▶ **EXCERPTED PASSAGE**
━━━━━━━━━━━━━━━━

So, the blockage must be further down the drainage pipe that goes into the wall and wends its way to the outside drain. I would need a long pipe cleaner to deal with that and it goes around a lot of bends. It would have to be very long…there must be an easier way. So I investigated the lethal world of drain cleaning products.
I went to my local plumbing store and browsed a shelf of bottles of drain cleaner. There seem to be a couple of types. The alkaline fat dissolving types and the rather more fearsome acidic ones. One of the acide types looked particularly dangerous, it was called ‘Bullit’ and seemed to be a mixture of strong acids. It was in a protective mesh and boxes padded with straw. Having just seen a particularly grim episode of ‘Breaking Bad’ I had visions of this stuff eating through the floor. So I wimped out and bought another product that was only about 20% hydrochloric acid. But the was bad enough lots of dire warnings about protective clothing, googles and so on. Fumes seeped out threateningly when I twisted off the top of the bottle.
Now…having removed pipes between the basin and the wall, I just have a drainage pipe going to the wall. How to get this stuff into the pipe whilst crouched under a sink. Back to the local DIY store…I bought a few feet of clear plastic flexible pipe, whose diameter was just a bit smaller than the drainage pipe and pushed it inside and taped it in place. The other end, I taped to the out side of the basin, so that it was vertical and put a plastic funnel into it and taped that up.
Then wearing old clothes, protective glasses, rubber gloves and having run the bath, so it was full of water, I felt confident enough to unscrew the top of the drain cleaner. I poured the evil looking green liquid down the clear pipe a bit at a time. There was a violent bubbling as it reached the blockage in the drainage pipe. Gas splutter out, then died down. I tipped a bit more in and there was some more bubbling. I did this several times, and then the acid filled the plastic pipe…and stayed there.
So…a pipe full of acid held in place by tape. This was worrying, what if it ate through the tape? I left it a while and noticed a few big bubbles coming up the pipe and it slowly drained away. I poured lots of water down the funnel to wash the acid away, but it went down quite slowly, so the blockage was still there! Maybe I would have to get a set of long pipe rods and try to push it out…
I then had an idea…I have a vacuum cleaner, why not put it on blow and try to push the blockage out. The vacuum cleaner pipe was about the same size as the clear pipe so more tape. Then, for good measure I put it on suck instead of blow and there was as great clattering in the pipe as a whole bunch of small bits of plaster, tile chips and other builders rubbish scuttled into the vacuum cleaner.

━━━━━━━━━━━━━━━━

▶ **GIVEN ENTRIES**
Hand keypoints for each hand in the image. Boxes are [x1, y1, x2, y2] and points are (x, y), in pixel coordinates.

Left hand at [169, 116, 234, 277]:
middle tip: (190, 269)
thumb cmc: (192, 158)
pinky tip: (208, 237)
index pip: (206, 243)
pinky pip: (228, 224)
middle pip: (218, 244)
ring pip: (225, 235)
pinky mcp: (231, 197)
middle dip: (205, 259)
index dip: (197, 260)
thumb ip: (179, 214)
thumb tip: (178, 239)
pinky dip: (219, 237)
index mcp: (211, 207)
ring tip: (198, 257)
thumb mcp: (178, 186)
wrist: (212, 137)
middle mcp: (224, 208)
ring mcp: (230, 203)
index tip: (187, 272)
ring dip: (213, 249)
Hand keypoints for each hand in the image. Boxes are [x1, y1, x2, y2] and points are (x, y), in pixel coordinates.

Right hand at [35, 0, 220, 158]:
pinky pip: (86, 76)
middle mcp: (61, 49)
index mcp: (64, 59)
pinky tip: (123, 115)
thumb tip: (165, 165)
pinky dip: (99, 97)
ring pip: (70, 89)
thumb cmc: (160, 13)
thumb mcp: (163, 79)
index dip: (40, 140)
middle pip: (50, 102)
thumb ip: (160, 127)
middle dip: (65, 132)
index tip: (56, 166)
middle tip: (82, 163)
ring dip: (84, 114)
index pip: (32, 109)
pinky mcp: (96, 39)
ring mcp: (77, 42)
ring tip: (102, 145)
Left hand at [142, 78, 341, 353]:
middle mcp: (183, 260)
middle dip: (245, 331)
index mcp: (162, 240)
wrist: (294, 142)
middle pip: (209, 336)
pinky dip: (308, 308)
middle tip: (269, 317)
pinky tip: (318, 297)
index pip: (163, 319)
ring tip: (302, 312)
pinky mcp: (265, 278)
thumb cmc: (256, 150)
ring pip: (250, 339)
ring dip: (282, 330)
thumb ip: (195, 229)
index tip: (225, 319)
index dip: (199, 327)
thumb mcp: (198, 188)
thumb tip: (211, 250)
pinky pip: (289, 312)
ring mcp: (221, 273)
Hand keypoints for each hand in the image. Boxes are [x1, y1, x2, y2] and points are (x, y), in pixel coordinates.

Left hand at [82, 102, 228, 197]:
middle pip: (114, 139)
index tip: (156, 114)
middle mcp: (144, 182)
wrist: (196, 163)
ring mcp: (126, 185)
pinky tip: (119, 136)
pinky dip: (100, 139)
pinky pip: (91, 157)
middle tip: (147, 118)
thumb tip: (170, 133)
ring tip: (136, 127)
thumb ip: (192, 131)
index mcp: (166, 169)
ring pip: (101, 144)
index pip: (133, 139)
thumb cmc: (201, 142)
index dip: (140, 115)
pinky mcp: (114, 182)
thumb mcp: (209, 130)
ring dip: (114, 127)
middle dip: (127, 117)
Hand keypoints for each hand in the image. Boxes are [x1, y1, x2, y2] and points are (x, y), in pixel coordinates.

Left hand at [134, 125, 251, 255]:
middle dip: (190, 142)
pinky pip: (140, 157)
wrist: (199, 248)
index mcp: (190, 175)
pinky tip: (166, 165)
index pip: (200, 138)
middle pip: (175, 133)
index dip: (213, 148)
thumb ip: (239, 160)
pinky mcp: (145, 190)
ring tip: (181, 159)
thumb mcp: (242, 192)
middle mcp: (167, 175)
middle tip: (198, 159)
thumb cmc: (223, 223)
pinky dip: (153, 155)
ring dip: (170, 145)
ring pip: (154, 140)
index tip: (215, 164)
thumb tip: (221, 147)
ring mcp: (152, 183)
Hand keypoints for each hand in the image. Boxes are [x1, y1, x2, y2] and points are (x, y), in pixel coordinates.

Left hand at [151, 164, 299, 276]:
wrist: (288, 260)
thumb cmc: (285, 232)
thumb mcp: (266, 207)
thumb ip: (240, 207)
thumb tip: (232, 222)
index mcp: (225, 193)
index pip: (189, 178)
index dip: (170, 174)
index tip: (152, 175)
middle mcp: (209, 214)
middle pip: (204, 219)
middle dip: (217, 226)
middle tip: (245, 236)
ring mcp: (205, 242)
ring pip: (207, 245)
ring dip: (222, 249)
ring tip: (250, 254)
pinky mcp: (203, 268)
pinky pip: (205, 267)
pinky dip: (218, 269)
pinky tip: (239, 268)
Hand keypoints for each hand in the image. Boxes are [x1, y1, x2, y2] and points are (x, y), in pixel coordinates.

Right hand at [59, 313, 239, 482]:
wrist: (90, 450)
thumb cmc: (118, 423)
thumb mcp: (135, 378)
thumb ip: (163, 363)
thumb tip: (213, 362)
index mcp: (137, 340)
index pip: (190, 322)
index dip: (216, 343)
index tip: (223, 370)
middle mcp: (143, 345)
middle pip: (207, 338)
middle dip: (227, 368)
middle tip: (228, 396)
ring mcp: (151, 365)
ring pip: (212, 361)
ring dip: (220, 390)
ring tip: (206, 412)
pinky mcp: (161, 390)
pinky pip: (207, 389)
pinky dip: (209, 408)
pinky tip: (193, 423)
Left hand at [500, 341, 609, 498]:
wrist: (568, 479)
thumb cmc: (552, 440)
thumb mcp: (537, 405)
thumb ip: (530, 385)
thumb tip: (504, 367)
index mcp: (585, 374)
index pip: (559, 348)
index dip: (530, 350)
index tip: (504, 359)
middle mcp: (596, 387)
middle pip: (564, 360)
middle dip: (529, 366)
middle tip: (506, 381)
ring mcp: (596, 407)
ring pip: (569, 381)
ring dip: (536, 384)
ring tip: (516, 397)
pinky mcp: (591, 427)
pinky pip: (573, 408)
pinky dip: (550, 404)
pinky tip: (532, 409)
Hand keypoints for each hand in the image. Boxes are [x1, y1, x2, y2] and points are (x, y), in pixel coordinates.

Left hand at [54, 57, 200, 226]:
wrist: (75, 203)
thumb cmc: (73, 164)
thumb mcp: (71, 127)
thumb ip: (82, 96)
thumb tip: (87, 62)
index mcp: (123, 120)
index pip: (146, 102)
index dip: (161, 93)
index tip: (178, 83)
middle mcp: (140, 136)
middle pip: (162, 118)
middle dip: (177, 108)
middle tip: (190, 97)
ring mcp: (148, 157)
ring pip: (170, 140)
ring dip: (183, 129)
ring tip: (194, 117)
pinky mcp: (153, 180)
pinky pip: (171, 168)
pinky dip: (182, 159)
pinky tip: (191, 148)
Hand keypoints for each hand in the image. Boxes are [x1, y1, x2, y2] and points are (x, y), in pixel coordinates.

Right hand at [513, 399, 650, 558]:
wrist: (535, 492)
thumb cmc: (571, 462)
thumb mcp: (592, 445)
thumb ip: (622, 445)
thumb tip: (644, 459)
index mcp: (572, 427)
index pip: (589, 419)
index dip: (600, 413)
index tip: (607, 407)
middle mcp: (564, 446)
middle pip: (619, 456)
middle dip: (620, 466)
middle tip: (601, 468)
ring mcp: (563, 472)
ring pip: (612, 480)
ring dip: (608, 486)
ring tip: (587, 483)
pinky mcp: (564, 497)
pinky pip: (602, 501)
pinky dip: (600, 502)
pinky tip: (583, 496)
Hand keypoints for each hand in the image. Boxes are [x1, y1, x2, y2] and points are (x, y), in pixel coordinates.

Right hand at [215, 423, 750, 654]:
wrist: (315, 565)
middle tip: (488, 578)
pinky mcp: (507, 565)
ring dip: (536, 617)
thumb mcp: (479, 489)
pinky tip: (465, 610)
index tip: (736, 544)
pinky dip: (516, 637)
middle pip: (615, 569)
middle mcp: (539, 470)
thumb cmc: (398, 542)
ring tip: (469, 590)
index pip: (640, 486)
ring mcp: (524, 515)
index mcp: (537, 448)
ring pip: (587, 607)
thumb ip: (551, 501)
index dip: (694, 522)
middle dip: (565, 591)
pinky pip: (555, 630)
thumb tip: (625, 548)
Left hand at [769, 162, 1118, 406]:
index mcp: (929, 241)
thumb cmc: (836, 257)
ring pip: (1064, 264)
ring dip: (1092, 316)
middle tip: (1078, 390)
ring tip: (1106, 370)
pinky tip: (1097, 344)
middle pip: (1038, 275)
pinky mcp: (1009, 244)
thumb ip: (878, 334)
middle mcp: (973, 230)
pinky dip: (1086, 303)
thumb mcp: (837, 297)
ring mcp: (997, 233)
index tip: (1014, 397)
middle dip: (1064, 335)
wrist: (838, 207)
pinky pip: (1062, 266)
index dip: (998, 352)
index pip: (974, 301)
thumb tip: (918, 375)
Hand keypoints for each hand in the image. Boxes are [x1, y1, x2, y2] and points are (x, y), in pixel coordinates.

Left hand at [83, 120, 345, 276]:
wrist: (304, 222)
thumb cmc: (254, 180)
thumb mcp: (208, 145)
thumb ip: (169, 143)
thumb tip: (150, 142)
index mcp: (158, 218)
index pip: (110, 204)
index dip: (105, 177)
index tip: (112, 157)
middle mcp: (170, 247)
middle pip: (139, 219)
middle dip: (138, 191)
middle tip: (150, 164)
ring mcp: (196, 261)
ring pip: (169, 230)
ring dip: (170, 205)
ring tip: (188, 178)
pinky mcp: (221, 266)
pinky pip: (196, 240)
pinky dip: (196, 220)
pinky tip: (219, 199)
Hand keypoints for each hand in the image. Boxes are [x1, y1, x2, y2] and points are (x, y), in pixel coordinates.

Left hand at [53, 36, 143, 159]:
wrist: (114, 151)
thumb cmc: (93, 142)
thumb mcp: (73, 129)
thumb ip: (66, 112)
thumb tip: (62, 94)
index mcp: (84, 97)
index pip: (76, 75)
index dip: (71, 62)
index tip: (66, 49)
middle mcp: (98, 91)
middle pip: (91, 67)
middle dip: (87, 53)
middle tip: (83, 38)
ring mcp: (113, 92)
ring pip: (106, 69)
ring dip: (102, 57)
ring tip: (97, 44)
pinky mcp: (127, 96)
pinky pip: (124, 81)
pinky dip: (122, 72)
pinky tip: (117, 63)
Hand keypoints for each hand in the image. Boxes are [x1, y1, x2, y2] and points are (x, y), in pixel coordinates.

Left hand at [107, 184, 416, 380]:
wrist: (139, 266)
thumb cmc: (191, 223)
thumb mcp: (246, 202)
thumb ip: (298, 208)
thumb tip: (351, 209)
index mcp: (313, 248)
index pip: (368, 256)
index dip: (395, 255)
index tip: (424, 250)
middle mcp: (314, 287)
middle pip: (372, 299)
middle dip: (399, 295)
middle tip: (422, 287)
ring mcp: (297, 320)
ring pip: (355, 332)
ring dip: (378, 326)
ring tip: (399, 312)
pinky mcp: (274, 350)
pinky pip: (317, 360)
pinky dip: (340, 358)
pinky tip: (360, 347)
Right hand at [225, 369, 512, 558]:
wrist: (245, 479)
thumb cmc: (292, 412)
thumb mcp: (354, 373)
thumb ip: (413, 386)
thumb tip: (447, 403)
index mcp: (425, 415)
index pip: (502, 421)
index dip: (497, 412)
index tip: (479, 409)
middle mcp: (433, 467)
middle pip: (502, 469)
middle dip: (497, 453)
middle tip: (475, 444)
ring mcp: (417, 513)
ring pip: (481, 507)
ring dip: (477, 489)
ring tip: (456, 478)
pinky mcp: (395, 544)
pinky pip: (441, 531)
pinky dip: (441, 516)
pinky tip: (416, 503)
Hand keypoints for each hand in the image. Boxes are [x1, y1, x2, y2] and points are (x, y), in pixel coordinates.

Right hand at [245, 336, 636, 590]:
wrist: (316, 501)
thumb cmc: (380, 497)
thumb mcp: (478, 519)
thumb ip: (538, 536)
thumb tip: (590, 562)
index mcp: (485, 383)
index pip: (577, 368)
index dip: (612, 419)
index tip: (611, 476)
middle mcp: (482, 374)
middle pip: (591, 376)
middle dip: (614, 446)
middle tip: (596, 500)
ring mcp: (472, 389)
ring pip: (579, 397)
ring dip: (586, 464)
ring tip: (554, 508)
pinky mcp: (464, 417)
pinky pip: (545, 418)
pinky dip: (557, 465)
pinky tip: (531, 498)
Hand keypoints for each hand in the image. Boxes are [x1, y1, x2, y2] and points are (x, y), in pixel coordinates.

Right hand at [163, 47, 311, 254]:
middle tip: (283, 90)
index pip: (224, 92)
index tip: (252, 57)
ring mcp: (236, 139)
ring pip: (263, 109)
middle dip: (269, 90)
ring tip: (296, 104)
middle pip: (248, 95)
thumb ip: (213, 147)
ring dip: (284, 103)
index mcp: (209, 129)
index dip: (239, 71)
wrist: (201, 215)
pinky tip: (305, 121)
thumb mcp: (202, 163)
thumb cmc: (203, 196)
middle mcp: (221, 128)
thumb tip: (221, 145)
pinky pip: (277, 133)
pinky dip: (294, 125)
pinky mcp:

━━━━━━━━━━━━━━━━

▶ **QUESTIONS TO ANSWER**
A) Copy the part of the drain-unblocking account starting at "Now…having removed pipes" and ending at "taped that up.".
B) Answer these questions using the drain-unblocking account:
(i) What was the name of the acidic drain cleaner that looked especially dangerous?
(ii) Roughly what percentage of hydrochloric acid was in the product that was bought instead?
(iii) What got pulled into the vacuum cleaner when it was switched to suck?
C) According to the drain-unblocking account, what did the writer wear before unscrewing the top of the drain cleaner? List every item.

▶ **SOLUTIONS TO THE PROBLEMS**
A)
Now…having removed pipes between the basin and the wall, I just have a drainage pipe going to the wall. How to get this stuff into the pipe whilst crouched under a sink. Back to the local DIY store…I bought a few feet of clear plastic flexible pipe, whose diameter was just a bit smaller than the drainage pipe and pushed it inside and taped it in place. The other end, I taped to the out side of the basin, so that it was vertical and put a plastic funnel into it and taped that up.

B)
(i) 'Bullit'
(ii) About 20%
(iii) A whole bunch of small bits of plaster, tile chips and other builders rubbish

C)
Old clothes
Protective glasses
Rubber gloves